Thanks for the reply -- especially the commitment to fixing the errors in the theoretical results, which were my primary concern. I've raised my score accordingly.
Thank you for recognizing the contributions of our work and for your constructive feedback. We will carefully incorporate your suggestions to strengthen the final revision.
This paper proposes a novel Bayesian inference framework called Interactive Bayesian Distributional Robustness (IBDR) for fine-tuning foundation models, which aims to improve ensemble diversity and robustness by modeling interactions between multiple sampled particles. The reviewers praised the paper for its novelty, theoretical motivation, and compelling empirical evidence. The main criticisms were that the method might struggle with calibration, the limit of IBDR performance improvement as the number of particles increases was not fully analyzed, and some reviewers found the theoretical results and relation to other Bayesian approaches to be unclear.
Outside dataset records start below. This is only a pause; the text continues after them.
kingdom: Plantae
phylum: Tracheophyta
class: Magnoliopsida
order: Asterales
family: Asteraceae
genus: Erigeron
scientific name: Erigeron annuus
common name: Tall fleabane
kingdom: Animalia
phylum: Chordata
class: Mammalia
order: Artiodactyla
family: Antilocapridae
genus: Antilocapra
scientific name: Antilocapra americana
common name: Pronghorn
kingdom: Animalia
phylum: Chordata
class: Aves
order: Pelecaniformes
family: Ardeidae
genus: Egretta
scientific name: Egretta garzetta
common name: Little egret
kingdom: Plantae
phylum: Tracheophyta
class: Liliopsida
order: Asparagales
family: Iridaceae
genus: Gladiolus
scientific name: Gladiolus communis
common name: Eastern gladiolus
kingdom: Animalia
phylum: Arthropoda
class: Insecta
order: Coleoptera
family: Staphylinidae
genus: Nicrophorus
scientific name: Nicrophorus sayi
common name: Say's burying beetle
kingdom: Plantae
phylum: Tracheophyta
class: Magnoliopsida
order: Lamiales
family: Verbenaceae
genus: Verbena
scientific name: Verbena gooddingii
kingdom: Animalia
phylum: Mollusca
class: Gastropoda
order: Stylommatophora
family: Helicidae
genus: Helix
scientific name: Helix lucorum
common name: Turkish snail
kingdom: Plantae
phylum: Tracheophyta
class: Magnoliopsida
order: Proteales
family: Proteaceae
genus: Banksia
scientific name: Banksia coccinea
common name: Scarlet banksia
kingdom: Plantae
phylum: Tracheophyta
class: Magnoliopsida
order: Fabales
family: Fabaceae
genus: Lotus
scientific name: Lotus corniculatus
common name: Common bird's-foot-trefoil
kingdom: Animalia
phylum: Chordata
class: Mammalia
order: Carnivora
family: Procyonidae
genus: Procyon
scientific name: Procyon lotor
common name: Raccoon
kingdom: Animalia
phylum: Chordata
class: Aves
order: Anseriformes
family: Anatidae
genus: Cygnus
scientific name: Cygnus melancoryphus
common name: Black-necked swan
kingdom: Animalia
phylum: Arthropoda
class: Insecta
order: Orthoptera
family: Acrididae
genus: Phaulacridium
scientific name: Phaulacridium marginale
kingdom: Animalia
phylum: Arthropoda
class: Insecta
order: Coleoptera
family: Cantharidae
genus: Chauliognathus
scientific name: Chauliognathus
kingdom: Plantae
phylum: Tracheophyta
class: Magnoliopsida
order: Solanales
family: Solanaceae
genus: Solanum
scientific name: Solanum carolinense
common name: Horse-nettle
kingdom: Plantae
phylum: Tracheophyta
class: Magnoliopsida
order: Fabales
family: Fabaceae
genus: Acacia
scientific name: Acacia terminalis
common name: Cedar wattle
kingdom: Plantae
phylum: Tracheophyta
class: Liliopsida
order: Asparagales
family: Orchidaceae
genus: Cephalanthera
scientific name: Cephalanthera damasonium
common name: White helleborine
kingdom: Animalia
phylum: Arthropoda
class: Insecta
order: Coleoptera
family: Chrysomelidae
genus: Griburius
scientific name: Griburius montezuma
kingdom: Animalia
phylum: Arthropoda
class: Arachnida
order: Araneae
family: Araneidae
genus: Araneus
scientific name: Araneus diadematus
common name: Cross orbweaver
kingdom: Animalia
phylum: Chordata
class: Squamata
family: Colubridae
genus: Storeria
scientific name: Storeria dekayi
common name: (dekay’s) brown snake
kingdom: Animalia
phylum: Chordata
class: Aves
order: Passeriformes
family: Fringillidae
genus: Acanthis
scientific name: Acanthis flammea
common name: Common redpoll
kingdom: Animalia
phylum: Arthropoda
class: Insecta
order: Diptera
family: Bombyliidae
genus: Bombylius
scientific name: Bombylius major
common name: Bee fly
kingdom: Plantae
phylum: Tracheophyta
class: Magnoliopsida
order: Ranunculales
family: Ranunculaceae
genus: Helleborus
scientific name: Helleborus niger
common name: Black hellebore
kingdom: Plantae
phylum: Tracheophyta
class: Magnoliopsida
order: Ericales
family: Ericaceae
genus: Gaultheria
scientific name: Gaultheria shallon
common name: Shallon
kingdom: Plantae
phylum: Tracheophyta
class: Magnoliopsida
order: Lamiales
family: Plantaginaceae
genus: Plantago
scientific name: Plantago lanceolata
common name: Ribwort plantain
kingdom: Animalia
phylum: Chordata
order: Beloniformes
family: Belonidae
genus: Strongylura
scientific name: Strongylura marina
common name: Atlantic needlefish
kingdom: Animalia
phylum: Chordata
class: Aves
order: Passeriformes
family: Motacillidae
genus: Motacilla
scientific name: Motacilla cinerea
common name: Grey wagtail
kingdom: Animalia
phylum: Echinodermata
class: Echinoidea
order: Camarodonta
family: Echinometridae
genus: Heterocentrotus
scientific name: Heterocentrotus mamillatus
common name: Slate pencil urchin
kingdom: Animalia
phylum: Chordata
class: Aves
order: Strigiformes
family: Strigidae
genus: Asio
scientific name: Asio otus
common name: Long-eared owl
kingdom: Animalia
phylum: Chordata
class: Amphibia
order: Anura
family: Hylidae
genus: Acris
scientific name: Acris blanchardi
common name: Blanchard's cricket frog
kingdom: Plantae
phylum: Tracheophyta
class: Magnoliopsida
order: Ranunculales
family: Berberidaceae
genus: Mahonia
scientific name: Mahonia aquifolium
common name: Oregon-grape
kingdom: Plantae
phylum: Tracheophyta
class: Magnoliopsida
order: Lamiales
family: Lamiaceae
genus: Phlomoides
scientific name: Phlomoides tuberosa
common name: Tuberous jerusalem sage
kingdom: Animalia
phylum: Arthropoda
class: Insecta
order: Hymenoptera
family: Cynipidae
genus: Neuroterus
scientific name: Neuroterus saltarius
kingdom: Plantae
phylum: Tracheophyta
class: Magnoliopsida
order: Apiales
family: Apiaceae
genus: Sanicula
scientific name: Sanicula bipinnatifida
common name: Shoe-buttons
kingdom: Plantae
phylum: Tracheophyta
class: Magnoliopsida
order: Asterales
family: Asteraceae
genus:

The authors responded by addressing these concerns and providing additional analyses and explanations. The reviewers indicated that the authors' rebuttal has addressed most of the criticisms, particularly regarding the analysis of the limit of IBDR performance improvement and the runtime comparison with baseline methods. Therefore, the reviewers unanimously agreed to accept the paper. We would still recommend that the authors take the reviewers' feedback into account when preparing the camera-ready version.